In Tess Gunty’s debut novel The Rabbit Hutch, the main character, Blandine (her adopted name), lives with three young men, who like her have just aged-out of the foster care system. They share an apartment in an affordable-living building in fictional Vacca Vale, Indiana, where the residents whose paths they cross become central to the plot.

Blandine exemplifies brilliance that can only come from an author who is brilliant. Blandine is an astute observer of all that happens around her. She is well-read, knowledgeable, and enthralled with obscure subjects such as medieval mysticism. She is especially drawn to the seemingly invincible Christian martyr Blandina (Blandine), whose name she adopts as her own. One gets the feeling that Tess Gunty has incorporated everything she wished to write about thus far into this one work of literature.

In The Rabbit Hutch, Gunty takes liberties with form, something we can be grateful to her publisher for allowing her to do. For example, one chapter consists of drawings by one of the characters. Another contains an obituary and guest responses, which are quite hilarious. Some characters are introduced late in the novel, who are quirky and offer competing worldviews. While this form can be a bit challenging to a reader, the novel ultimately pulls it off quite well.  
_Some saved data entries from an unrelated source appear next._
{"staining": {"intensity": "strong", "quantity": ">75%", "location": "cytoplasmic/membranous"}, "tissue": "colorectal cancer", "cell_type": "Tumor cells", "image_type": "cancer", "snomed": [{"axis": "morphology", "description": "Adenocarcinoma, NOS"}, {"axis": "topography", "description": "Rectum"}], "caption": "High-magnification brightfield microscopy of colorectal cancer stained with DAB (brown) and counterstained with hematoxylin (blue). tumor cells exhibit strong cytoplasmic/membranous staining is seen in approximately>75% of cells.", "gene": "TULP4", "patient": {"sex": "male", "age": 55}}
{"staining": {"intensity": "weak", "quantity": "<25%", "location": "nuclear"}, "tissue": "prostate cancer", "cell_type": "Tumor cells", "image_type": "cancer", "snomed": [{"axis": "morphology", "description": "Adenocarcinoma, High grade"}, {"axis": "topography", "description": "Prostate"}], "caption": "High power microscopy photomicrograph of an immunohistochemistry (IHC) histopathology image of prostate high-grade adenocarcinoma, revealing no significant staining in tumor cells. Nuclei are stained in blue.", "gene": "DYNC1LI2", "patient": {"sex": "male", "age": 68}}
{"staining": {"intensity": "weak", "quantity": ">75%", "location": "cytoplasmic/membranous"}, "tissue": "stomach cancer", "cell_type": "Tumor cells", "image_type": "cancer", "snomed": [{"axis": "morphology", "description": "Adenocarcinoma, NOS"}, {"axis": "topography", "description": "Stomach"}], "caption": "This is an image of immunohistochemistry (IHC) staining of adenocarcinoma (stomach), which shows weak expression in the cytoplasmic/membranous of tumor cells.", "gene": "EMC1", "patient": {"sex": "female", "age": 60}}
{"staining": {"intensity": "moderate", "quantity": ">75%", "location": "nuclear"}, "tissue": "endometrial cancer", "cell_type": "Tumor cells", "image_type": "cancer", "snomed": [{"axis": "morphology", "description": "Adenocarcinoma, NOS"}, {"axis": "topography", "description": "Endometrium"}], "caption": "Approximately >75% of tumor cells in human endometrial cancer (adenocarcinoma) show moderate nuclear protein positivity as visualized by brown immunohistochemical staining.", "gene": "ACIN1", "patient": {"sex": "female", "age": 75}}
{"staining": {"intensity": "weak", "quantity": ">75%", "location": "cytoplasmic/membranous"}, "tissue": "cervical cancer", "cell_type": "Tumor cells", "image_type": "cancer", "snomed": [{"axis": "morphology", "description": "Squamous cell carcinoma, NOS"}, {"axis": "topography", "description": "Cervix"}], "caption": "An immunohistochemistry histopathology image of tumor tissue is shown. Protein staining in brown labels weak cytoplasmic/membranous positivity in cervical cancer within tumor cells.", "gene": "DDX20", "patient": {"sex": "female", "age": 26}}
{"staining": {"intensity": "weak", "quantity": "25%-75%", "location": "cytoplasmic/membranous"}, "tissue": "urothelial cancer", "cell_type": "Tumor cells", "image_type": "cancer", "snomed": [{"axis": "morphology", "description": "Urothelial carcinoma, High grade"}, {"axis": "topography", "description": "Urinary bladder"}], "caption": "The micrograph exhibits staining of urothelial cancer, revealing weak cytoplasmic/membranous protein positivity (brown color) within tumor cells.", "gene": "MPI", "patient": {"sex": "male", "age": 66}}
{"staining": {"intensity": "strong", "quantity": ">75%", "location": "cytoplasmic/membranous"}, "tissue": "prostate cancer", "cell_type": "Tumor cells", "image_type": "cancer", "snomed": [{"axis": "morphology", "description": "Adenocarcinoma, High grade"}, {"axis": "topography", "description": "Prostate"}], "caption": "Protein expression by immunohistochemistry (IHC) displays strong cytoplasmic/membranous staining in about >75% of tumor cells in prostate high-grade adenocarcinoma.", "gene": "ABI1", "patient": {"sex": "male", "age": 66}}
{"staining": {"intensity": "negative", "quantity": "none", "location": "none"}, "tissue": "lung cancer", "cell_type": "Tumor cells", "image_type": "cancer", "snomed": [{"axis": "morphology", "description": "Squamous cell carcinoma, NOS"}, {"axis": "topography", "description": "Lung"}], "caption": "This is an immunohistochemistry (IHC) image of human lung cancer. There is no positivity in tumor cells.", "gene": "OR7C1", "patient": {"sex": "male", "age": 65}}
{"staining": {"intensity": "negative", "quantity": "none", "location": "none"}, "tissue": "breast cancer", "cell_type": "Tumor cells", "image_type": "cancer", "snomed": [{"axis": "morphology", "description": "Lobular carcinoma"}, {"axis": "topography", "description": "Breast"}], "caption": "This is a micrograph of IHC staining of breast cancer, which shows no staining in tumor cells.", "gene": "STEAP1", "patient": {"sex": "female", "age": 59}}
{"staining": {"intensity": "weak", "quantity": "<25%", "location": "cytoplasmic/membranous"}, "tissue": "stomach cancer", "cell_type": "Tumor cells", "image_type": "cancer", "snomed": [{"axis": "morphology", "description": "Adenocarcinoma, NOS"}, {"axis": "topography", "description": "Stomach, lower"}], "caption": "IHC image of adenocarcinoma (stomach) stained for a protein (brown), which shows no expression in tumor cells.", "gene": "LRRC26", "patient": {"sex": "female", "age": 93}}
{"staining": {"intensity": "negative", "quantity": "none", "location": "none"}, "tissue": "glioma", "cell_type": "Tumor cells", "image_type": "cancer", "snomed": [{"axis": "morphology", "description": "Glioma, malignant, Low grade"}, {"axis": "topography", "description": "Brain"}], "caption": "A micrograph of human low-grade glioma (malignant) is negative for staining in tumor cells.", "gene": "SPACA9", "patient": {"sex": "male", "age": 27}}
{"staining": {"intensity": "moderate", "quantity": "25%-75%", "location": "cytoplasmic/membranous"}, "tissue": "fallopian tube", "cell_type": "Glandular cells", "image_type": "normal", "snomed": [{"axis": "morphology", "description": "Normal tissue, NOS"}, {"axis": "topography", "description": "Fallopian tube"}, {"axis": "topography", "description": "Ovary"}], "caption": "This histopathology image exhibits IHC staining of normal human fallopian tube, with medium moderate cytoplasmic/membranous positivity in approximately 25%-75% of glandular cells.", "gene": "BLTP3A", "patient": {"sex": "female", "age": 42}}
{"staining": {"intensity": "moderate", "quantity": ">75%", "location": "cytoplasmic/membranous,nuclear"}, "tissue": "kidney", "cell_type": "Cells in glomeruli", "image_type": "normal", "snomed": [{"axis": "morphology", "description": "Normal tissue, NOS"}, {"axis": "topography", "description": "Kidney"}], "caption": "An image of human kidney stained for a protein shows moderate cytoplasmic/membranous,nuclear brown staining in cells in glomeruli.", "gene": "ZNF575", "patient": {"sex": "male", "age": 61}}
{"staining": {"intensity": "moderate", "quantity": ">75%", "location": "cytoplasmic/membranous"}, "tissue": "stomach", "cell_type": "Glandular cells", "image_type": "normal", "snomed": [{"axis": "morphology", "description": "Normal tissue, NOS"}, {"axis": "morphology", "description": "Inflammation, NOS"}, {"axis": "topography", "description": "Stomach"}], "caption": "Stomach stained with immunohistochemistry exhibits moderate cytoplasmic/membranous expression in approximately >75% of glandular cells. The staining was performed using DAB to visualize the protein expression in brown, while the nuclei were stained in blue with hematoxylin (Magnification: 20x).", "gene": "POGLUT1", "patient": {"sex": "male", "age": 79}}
James McBride’s The Heaven and Earth Grocery Store is set in the 1920s and 1930s in the neighborhood Chicken Hill, located in Pottstown, Pennsylvania. It focuses on the lives of the African Americans and Jewish immigrants in Chicken Hill, struggling to exist in a society that excludes them, and their intertwined and often uneasy relationships. McBride brilliantly portrays the characters in each community and their struggles with racism and discrimination by the white population and the immigrants who have secured success and moved outside the confines of Chicken Hill.

McBride, who is also a musician, draws on that expertise to make music central to the book in the creation of Moshe Ludlow who integrates the town’s first dance hall, which he and his wife Chona own along with the Heaven and Earth Grocery Store. Throughout the book we see a long list of great musicians of the time perform at the dance hall: the Mickey Katz, Chick Webb, and Lionel Hampton bands, and Machito and his Afro-Cubans orchestra, to name a few.

While The Rabbit Hutch and The Heaven & Earth Grocery Store are set in different times and places, both deal with universal issues of power, class, economics, health, prejudice, and sexual violence. They also examine the impact of the environment on community, whether that is development’s destruction of green spaces or the lack of access to water and sanitation. In the end, each community faces unique challenges that cause its members to forge complex relationships intertwined with cruelty, anger, suffering, greed, jealousy, affection, and generosity.